**Dataset items**

╔══

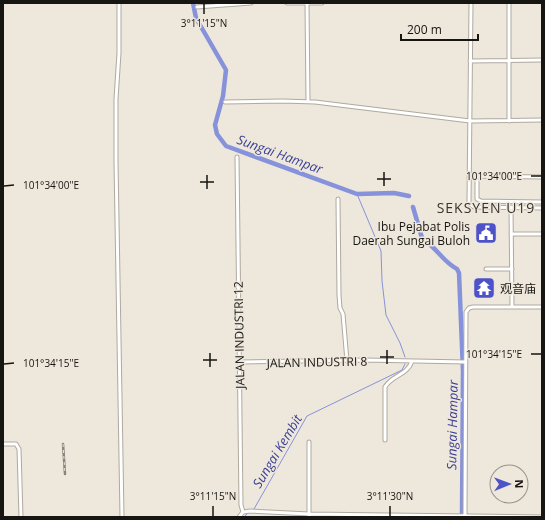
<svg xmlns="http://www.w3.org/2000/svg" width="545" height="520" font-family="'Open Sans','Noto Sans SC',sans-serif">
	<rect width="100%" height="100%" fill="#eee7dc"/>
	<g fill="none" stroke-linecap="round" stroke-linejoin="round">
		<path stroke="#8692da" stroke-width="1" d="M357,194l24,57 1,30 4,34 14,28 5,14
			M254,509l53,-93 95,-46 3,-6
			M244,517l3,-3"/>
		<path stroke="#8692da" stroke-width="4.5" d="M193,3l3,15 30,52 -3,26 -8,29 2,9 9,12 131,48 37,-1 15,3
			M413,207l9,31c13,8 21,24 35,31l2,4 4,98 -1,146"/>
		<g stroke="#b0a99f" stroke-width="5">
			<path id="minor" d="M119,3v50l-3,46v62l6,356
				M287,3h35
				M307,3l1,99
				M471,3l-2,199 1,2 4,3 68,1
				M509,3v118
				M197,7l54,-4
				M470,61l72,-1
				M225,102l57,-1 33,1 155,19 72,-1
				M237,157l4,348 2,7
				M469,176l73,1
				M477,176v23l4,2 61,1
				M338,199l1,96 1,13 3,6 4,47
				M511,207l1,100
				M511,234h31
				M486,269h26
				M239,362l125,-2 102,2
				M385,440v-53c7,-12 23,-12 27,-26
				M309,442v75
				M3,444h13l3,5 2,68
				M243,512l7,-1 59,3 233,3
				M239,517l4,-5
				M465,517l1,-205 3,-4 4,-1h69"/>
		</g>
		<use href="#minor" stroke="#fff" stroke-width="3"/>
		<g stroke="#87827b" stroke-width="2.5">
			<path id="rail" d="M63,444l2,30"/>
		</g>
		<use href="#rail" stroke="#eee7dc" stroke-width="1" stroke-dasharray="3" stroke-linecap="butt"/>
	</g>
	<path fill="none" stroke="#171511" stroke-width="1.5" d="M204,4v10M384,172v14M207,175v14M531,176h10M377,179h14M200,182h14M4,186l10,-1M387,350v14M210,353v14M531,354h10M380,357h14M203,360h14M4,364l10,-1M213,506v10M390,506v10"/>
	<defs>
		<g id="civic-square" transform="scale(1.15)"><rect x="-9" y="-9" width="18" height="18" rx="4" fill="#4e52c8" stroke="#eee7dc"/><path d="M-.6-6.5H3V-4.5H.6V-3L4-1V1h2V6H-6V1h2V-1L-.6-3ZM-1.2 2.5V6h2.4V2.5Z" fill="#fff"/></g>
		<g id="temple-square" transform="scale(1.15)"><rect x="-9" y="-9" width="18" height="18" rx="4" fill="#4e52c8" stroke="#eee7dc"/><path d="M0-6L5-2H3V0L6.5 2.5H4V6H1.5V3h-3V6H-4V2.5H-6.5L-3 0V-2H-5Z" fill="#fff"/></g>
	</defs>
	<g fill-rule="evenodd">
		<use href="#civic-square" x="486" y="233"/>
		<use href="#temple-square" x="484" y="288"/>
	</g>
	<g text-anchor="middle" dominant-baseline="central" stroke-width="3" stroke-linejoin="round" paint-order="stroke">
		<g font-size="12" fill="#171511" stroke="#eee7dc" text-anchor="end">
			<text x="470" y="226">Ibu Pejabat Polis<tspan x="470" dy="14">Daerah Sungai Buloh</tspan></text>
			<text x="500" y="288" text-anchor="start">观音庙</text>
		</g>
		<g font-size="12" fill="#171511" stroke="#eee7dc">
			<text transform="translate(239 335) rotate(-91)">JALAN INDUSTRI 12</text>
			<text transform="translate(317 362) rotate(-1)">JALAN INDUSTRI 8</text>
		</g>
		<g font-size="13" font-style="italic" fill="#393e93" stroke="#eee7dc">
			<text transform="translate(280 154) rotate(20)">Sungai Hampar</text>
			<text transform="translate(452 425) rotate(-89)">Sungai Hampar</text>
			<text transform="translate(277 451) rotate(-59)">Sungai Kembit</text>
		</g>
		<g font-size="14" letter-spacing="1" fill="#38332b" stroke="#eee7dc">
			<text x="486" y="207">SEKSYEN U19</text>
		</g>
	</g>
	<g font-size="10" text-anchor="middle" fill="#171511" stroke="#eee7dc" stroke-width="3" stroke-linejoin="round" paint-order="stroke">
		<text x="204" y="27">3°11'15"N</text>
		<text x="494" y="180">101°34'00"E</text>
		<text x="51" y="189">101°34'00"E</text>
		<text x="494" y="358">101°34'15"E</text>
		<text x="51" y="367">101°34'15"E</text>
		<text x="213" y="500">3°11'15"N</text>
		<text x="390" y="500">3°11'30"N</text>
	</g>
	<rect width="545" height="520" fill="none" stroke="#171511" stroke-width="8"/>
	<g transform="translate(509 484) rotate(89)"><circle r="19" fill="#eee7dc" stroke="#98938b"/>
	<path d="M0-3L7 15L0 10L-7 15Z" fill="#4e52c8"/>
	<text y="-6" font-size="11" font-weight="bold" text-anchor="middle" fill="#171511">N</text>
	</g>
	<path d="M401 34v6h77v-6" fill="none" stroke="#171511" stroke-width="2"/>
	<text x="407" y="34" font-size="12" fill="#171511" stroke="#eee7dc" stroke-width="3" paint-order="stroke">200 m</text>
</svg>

╚══
╔══

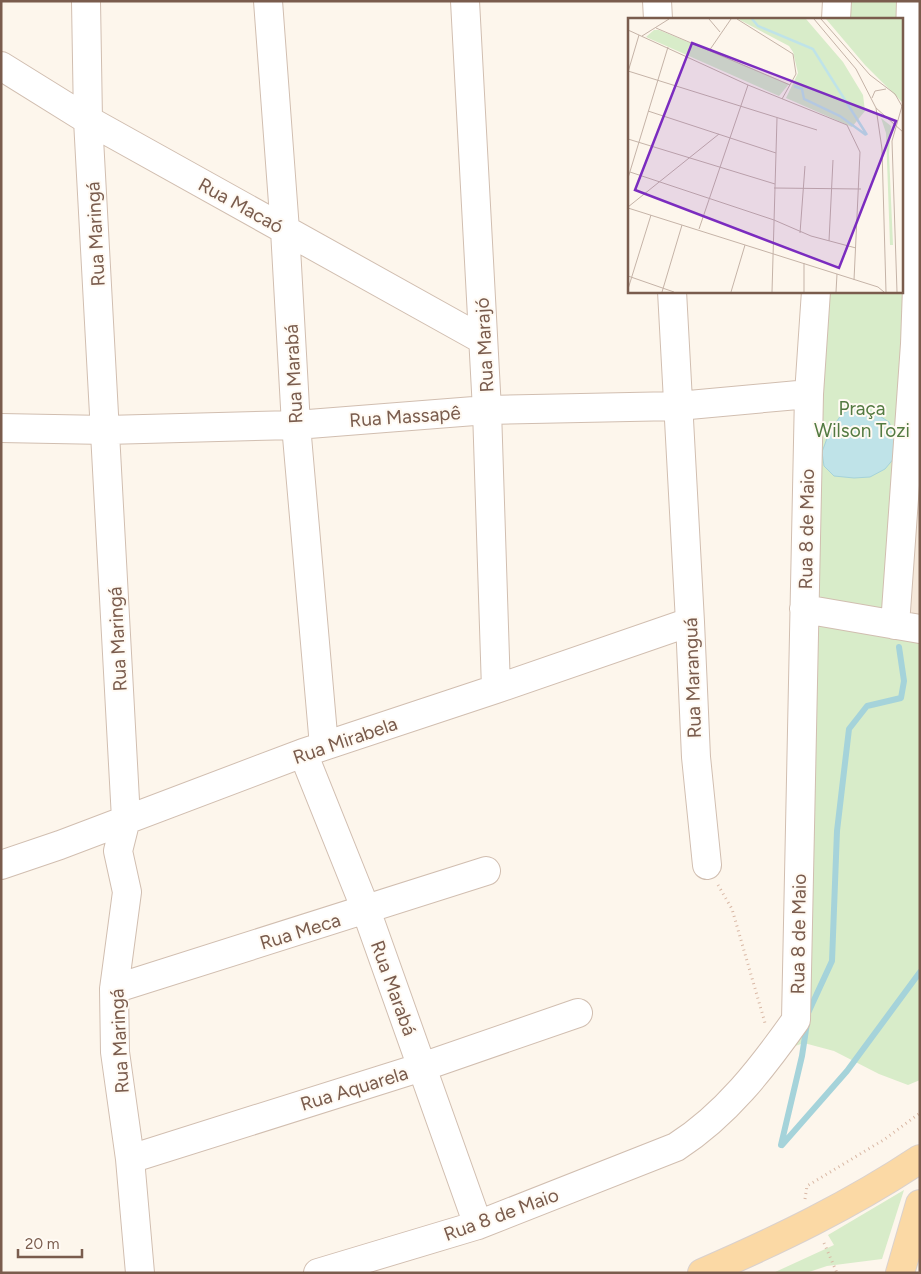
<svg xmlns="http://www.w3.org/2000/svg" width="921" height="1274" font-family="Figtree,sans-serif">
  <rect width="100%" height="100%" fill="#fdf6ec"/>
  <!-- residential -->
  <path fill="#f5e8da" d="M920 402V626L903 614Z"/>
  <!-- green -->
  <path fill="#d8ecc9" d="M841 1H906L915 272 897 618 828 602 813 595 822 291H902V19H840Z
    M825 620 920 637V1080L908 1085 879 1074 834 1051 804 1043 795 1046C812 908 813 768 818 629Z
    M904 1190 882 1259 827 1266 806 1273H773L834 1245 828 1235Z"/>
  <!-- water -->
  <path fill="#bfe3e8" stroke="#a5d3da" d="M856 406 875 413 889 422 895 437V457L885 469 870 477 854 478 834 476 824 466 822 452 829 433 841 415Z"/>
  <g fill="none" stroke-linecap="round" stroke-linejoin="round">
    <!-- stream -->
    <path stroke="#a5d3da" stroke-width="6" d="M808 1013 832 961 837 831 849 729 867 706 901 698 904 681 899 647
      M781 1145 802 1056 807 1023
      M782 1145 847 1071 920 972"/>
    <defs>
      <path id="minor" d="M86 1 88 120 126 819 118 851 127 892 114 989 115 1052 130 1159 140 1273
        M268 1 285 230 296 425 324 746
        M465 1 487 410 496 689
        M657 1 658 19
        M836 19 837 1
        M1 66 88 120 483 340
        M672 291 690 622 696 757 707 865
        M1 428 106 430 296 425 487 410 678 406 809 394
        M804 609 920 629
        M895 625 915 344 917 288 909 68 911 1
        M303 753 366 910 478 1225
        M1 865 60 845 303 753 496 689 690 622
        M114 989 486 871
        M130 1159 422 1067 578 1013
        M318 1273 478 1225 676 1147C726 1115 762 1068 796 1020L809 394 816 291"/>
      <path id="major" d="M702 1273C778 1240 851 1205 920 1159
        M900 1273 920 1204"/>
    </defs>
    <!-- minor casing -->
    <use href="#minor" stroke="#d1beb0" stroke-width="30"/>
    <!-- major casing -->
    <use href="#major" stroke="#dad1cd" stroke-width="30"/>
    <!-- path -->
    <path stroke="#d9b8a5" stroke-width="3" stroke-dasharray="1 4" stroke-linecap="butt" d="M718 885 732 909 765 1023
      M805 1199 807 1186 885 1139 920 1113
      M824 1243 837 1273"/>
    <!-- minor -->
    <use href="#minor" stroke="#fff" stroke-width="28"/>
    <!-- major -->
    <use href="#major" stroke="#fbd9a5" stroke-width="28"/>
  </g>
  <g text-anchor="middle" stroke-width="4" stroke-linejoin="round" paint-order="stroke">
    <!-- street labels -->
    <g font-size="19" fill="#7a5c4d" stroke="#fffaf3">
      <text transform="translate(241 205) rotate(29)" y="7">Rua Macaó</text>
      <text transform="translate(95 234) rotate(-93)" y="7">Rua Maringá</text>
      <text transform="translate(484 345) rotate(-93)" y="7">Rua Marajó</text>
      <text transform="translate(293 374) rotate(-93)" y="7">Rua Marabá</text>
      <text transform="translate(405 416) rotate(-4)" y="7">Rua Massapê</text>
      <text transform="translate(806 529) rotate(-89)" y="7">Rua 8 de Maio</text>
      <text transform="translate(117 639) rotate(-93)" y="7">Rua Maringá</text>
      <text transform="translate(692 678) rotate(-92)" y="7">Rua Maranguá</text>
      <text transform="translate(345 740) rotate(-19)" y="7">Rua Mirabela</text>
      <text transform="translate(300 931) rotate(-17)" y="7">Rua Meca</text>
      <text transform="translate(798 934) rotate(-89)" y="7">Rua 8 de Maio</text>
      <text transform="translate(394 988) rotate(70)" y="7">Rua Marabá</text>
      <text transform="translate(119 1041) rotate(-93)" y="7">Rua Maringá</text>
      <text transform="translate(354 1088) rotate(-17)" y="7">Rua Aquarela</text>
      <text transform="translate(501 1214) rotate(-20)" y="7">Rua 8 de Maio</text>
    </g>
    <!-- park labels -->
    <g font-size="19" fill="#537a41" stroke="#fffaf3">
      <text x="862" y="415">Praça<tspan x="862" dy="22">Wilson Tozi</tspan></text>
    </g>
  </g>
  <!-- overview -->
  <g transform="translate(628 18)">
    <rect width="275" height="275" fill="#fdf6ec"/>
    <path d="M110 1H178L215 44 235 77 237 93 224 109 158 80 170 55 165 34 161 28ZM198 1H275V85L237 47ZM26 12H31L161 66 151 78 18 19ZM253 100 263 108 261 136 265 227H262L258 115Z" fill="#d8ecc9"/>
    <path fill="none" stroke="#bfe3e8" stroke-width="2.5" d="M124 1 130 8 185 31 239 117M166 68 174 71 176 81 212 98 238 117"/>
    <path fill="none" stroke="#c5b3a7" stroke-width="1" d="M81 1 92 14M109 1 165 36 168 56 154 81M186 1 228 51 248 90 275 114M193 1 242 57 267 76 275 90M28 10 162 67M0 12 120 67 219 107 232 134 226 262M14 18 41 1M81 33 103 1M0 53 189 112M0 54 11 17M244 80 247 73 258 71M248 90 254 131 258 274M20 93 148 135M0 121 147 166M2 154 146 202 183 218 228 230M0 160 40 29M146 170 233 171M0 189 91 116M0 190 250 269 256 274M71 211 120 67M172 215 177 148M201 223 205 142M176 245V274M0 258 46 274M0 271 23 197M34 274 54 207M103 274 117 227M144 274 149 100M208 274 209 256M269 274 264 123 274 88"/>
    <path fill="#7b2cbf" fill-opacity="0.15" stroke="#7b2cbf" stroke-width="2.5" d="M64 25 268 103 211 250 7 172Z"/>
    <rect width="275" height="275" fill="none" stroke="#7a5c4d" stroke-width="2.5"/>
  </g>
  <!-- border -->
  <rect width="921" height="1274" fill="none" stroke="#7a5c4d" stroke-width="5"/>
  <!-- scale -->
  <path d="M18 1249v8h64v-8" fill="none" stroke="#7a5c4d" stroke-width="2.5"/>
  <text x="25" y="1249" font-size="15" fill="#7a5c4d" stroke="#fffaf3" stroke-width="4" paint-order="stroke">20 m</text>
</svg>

╚══
╔══

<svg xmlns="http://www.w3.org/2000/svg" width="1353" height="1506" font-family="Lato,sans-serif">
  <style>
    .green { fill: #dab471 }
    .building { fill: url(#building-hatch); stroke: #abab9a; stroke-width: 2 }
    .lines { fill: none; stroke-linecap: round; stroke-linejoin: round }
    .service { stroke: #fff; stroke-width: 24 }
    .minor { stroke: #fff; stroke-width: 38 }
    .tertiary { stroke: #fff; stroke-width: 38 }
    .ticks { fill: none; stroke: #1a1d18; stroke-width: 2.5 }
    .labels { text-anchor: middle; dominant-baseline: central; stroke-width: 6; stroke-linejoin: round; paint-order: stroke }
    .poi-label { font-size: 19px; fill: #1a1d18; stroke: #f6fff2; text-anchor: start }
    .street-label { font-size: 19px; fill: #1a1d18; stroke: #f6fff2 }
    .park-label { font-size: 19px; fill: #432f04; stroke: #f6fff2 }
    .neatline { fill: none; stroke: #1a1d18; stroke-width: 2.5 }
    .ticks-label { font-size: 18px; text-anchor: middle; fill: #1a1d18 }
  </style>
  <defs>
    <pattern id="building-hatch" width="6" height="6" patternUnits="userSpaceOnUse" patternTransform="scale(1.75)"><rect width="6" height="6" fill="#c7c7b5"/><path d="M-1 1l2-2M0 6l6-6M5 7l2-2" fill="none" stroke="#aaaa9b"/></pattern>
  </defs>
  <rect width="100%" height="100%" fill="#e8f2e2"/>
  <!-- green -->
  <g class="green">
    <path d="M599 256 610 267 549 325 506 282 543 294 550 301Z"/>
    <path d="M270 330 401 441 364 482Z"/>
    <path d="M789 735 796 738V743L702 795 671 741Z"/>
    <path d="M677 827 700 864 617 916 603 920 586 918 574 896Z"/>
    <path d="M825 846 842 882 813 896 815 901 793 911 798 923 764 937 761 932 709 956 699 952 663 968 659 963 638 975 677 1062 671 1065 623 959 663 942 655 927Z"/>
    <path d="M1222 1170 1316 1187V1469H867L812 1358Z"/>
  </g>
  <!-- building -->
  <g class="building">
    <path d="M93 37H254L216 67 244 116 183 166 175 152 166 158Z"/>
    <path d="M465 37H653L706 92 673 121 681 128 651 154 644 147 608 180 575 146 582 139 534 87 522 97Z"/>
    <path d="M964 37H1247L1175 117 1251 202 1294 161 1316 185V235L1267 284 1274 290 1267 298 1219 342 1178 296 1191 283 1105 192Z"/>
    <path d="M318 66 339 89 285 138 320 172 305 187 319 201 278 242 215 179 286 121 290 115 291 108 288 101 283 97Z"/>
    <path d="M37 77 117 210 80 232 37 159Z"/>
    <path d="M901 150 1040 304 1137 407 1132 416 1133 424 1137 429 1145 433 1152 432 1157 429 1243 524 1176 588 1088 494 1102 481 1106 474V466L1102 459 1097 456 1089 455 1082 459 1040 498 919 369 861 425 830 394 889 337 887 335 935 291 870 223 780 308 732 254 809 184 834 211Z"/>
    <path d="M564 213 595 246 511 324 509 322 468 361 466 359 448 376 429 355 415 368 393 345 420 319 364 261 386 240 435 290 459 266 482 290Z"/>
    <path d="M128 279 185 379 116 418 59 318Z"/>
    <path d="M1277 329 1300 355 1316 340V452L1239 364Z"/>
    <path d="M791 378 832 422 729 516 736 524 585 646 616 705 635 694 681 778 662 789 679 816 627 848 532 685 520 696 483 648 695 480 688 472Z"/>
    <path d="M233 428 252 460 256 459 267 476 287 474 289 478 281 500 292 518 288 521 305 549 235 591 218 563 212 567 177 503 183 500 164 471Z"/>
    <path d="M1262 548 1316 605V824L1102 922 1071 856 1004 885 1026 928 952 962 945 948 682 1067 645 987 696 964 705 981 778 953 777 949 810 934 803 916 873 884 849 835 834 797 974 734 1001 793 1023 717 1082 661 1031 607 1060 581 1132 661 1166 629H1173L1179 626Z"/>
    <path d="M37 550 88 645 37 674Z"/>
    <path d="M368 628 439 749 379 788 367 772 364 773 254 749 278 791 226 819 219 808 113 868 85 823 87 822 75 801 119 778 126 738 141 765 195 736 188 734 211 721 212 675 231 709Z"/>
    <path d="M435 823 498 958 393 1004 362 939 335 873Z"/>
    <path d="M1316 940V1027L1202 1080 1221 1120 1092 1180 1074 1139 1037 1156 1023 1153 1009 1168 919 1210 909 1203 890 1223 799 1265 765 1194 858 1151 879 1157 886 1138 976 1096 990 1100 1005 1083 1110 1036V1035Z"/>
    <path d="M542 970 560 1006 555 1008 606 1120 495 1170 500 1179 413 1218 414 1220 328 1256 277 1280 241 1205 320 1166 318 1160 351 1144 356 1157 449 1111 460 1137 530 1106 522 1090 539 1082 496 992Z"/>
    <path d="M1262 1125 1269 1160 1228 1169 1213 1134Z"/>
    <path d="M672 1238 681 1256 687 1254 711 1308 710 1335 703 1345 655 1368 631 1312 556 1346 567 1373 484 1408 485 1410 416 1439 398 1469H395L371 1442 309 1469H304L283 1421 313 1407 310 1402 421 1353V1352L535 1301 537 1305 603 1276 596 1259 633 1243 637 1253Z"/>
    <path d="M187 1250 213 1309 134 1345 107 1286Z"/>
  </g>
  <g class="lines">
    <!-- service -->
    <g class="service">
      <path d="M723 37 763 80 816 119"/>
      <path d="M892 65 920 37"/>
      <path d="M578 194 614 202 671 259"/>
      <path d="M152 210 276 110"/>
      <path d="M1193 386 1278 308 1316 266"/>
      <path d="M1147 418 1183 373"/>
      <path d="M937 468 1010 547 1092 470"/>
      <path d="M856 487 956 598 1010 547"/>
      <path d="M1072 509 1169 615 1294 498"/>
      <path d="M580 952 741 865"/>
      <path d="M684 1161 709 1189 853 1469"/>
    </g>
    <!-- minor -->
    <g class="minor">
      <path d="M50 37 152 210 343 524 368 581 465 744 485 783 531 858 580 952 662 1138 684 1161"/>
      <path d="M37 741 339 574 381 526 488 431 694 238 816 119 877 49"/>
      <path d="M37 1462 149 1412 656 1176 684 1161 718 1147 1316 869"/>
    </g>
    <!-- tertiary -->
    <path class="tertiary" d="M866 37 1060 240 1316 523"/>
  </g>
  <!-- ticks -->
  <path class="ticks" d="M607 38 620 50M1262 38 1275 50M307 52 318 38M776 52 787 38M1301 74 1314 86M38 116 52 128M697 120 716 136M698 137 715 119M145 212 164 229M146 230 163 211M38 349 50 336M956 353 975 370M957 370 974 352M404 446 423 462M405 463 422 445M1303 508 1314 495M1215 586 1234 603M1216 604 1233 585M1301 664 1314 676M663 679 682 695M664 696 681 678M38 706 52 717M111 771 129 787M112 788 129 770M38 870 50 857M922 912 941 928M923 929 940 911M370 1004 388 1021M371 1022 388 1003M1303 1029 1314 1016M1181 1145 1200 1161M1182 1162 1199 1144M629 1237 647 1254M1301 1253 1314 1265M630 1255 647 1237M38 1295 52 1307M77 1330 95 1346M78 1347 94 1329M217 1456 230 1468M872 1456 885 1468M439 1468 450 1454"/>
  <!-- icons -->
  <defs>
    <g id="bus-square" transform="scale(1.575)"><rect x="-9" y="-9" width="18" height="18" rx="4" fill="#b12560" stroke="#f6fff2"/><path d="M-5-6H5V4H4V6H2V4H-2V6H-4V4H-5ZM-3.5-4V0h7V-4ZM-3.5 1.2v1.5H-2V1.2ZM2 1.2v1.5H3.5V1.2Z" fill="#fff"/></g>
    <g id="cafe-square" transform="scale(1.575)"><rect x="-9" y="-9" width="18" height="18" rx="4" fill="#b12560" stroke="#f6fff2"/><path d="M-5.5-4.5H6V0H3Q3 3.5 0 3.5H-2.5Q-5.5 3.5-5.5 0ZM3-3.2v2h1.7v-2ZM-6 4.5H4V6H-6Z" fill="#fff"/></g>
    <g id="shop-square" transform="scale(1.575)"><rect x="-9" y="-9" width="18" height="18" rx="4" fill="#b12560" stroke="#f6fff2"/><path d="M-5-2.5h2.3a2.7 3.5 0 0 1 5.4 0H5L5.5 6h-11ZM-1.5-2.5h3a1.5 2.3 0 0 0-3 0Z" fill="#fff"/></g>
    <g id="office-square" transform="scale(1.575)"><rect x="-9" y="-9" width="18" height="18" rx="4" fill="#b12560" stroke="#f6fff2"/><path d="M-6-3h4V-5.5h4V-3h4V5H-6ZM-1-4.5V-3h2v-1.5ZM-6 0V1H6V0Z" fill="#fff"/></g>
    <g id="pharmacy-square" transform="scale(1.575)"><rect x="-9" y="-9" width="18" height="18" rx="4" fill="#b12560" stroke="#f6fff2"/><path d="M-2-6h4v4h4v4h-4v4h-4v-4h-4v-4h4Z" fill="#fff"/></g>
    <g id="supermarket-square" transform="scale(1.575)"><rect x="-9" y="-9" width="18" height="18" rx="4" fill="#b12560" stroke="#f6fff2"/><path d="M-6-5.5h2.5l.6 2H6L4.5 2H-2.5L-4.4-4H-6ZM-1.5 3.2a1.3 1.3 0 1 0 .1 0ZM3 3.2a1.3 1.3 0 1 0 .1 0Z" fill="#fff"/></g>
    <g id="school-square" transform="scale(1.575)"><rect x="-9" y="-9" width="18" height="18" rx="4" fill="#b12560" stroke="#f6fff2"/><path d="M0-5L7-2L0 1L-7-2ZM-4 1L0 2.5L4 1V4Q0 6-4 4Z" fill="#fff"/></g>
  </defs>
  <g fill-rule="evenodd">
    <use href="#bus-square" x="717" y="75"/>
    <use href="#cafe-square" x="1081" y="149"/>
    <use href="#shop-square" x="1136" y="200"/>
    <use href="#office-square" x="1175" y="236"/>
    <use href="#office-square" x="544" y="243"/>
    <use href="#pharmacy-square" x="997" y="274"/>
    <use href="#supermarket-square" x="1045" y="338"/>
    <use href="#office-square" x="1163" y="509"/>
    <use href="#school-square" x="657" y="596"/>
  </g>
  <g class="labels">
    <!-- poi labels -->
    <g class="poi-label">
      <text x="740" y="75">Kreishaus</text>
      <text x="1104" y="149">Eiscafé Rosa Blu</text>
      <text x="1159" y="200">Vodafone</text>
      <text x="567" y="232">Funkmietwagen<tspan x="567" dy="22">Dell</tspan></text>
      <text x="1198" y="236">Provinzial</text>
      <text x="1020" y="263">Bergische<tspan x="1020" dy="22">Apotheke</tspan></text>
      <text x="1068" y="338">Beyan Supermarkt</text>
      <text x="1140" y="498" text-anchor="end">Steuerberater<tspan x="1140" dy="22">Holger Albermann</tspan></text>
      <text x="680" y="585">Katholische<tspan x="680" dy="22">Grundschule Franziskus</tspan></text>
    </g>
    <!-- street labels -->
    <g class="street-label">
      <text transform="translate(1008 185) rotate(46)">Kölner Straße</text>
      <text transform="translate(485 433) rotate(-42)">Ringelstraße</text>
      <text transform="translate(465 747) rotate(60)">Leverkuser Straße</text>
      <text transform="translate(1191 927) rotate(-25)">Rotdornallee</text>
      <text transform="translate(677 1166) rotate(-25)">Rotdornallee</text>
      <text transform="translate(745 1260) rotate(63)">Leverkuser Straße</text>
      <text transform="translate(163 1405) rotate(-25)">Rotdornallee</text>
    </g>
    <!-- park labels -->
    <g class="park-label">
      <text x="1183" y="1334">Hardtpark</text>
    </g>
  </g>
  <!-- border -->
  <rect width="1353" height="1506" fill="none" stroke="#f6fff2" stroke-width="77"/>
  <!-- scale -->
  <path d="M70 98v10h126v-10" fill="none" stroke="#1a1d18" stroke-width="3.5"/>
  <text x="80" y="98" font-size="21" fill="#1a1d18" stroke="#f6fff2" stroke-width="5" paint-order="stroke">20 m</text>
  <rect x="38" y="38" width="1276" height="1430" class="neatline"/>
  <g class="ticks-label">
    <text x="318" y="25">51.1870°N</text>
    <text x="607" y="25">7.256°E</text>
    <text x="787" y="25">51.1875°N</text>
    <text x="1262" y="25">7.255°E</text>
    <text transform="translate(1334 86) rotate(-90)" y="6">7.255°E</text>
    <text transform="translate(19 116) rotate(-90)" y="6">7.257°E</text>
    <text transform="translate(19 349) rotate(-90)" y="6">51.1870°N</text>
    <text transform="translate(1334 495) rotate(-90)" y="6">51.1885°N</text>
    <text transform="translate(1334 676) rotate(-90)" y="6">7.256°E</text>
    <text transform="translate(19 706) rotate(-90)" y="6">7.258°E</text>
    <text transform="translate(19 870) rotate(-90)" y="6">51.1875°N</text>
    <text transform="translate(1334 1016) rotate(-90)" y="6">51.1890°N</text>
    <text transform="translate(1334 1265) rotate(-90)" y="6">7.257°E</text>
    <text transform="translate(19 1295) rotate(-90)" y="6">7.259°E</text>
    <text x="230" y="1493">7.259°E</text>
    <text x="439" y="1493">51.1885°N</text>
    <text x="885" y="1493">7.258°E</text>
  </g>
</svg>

╚══

**What to produce**
Copy out every line from the data above in which the word "lines" occurs.

**Answer space**
    .lines { fill: none; stroke-linecap: round; stroke-linejoin: round }
  <g class="lines">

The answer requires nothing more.